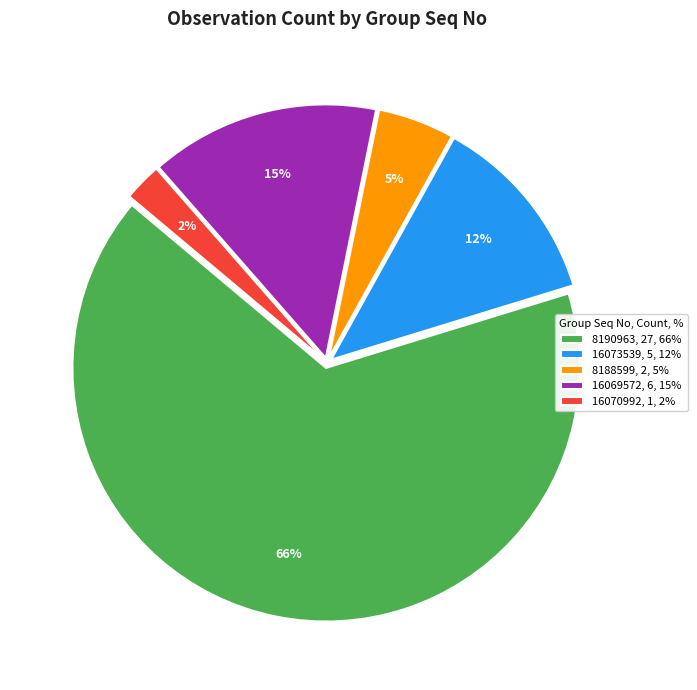

Do 16069572, 6, 15% and 8190963, 27, 66% together represent more than half of the pie?

Yes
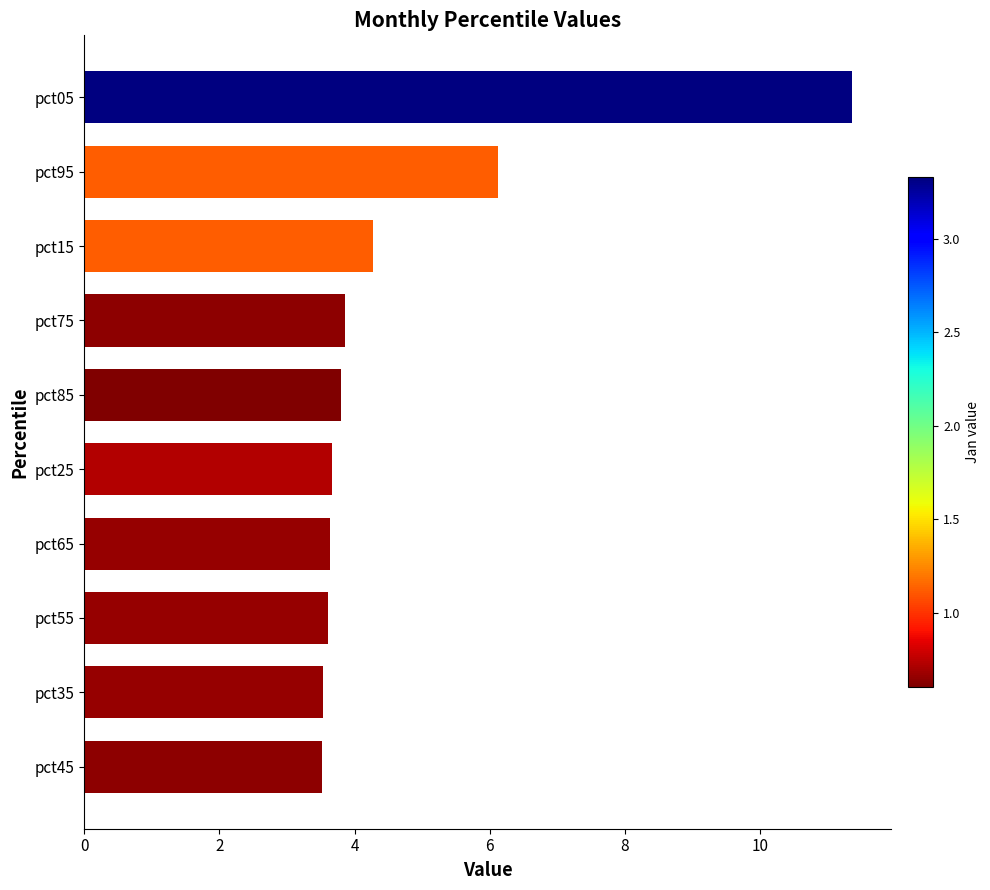

Which category has the highest value across all series?

pct05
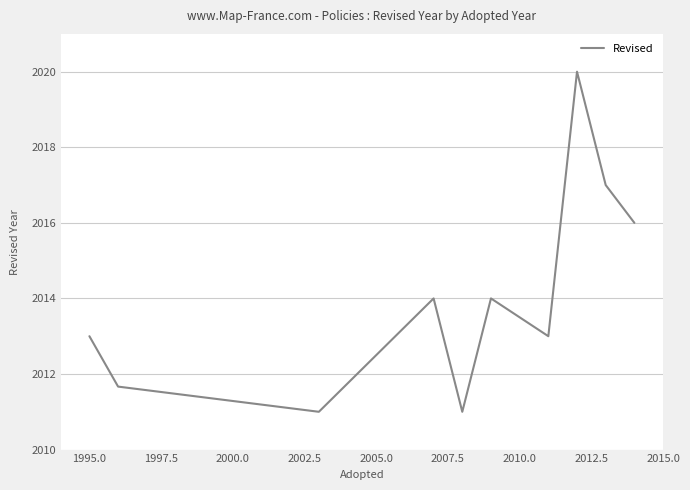

What is the greatest value displayed?

2020.0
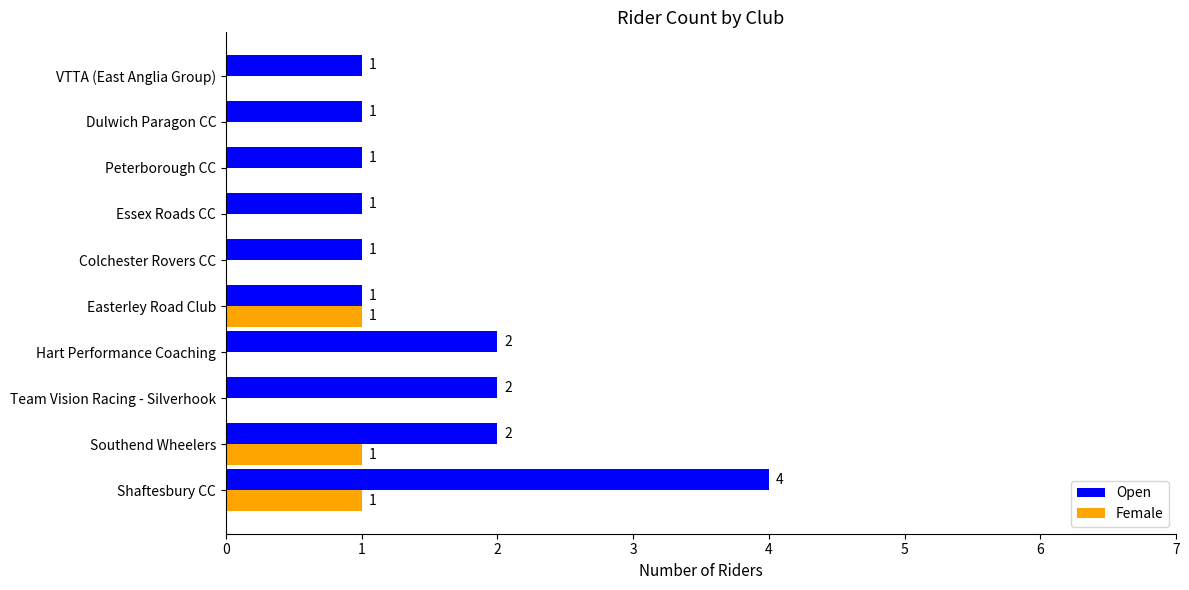

What is the sum of the Open values at Southend Wheelers and VTTA (East Anglia Group)?

3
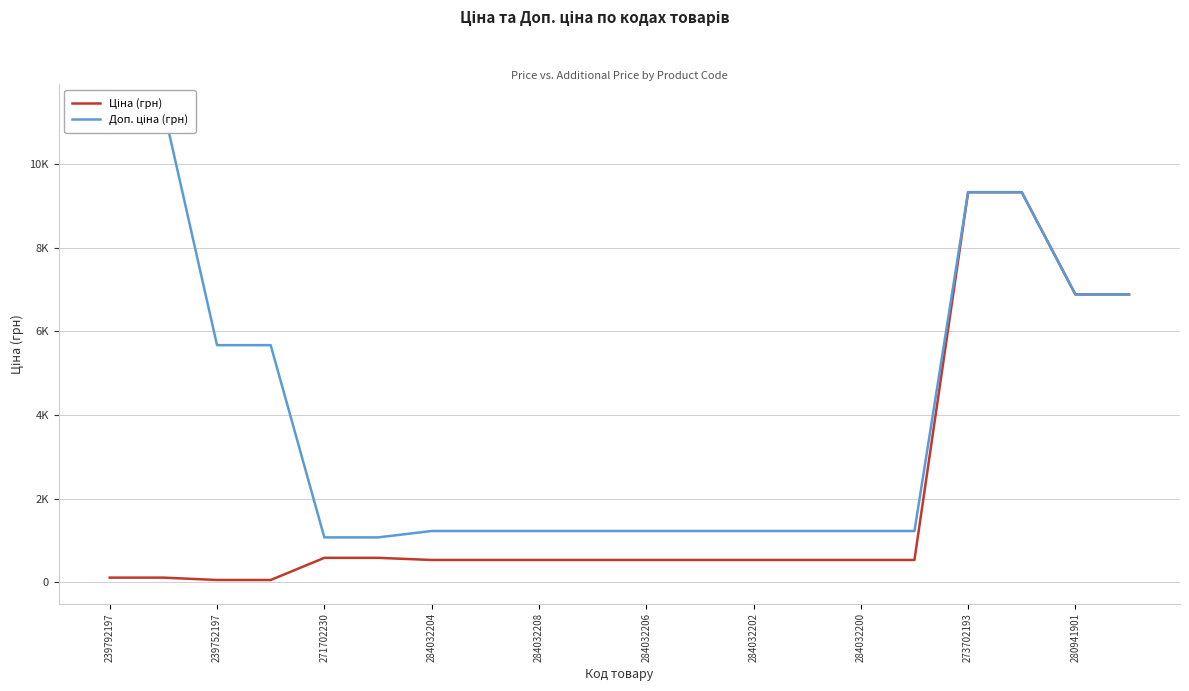

What is the total value across all series at 284032200?

1762.6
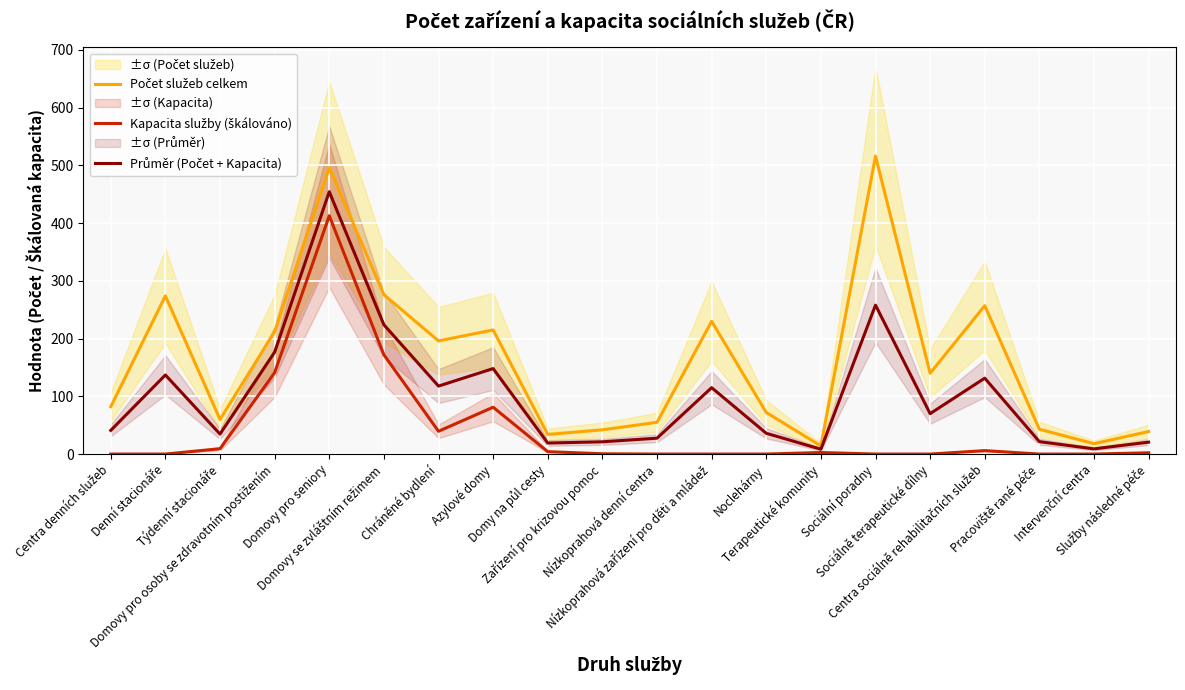

Where is Počet služeb celkem nearest to the value 265?

Centra sociálně rehabilitačních služeb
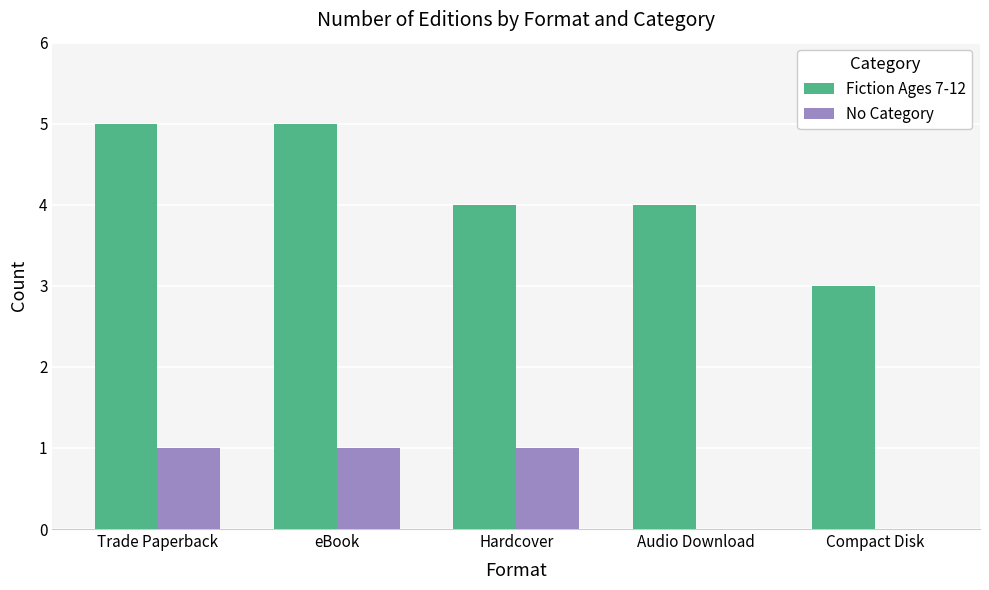

What is the sum of the Fiction Ages 7-12 values at Compact Disk and Trade Paperback?

8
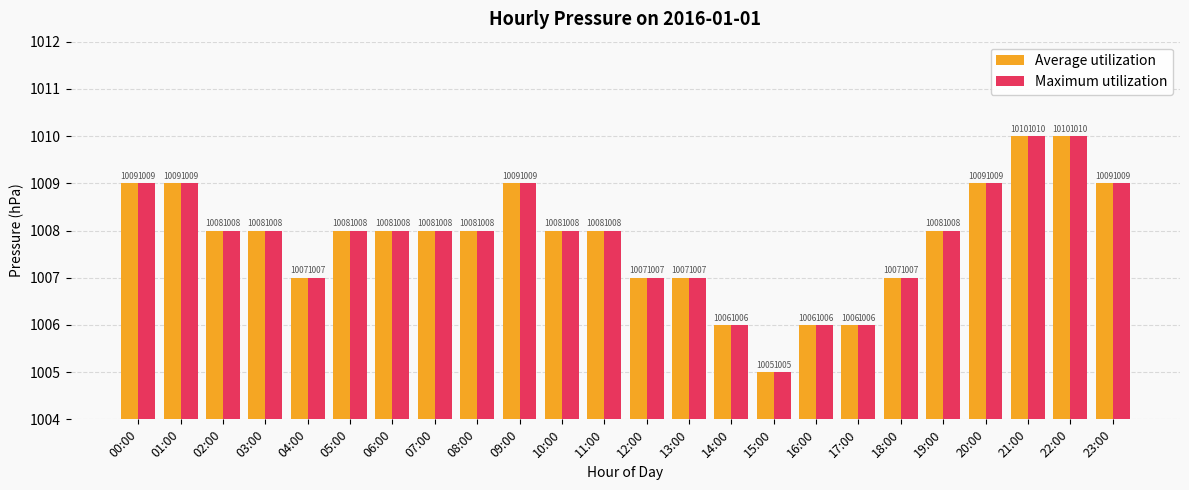

At which label does Average utilization first exceed 1008?

00:00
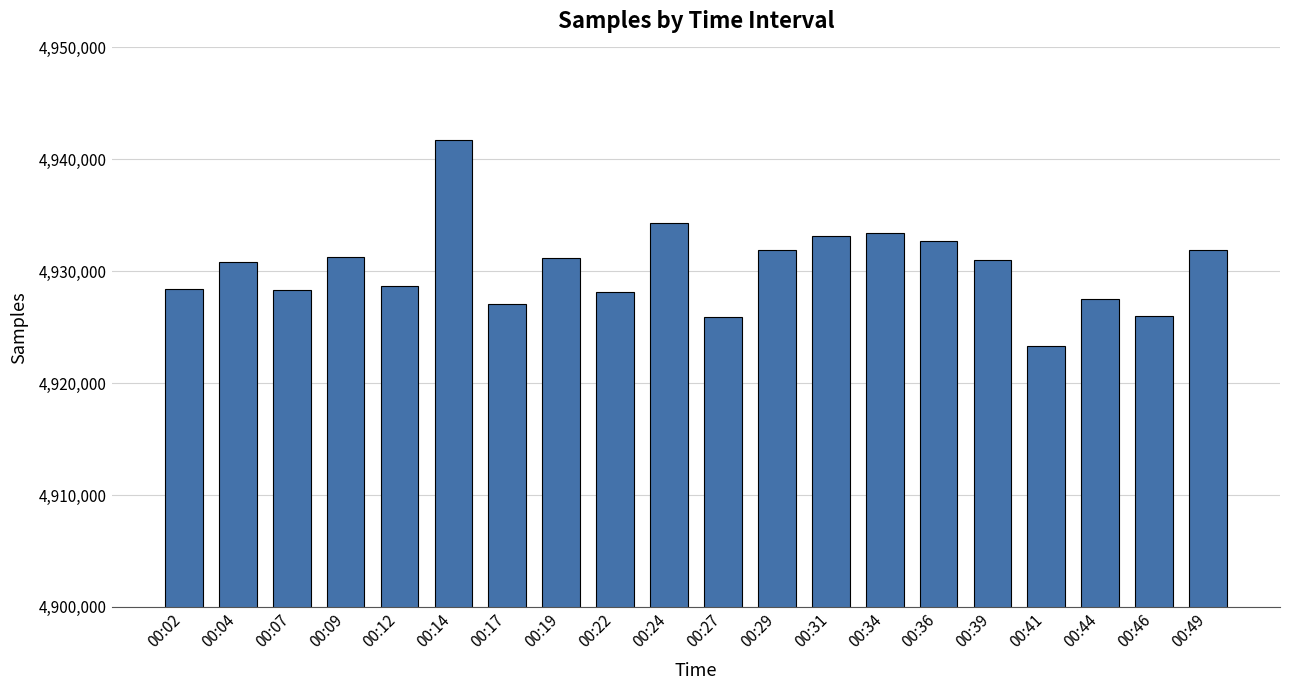

The chart shows a value of 8224399 at 00:09. True or false?

False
□ □ □ □
Can you rewrite all of the data above, swapping "sum" for "total" while leaving the pictures out and keeping everything else the same?

Do 16069572, 6, 15% and 8190963, 27, 66% together represent more than half of the pie?

Yes

Which category has the highest value across all series?

pct05

What is the greatest value displayed?

2020.0

What is the total of the Open values at Southend Wheelers and VTTA (East Anglia Group)?

3

What is the total value across all series at 284032200?

1762.6

Where is Počet služeb celkem nearest to the value 265?

Centra sociálně rehabilitačních služeb

What is the total of the Fiction Ages 7-12 values at Compact Disk and Trade Paperback?

8

At which label does Average utilization first exceed 1008?

00:00

The chart shows a value of 8224399 at 00:09. True or false?

False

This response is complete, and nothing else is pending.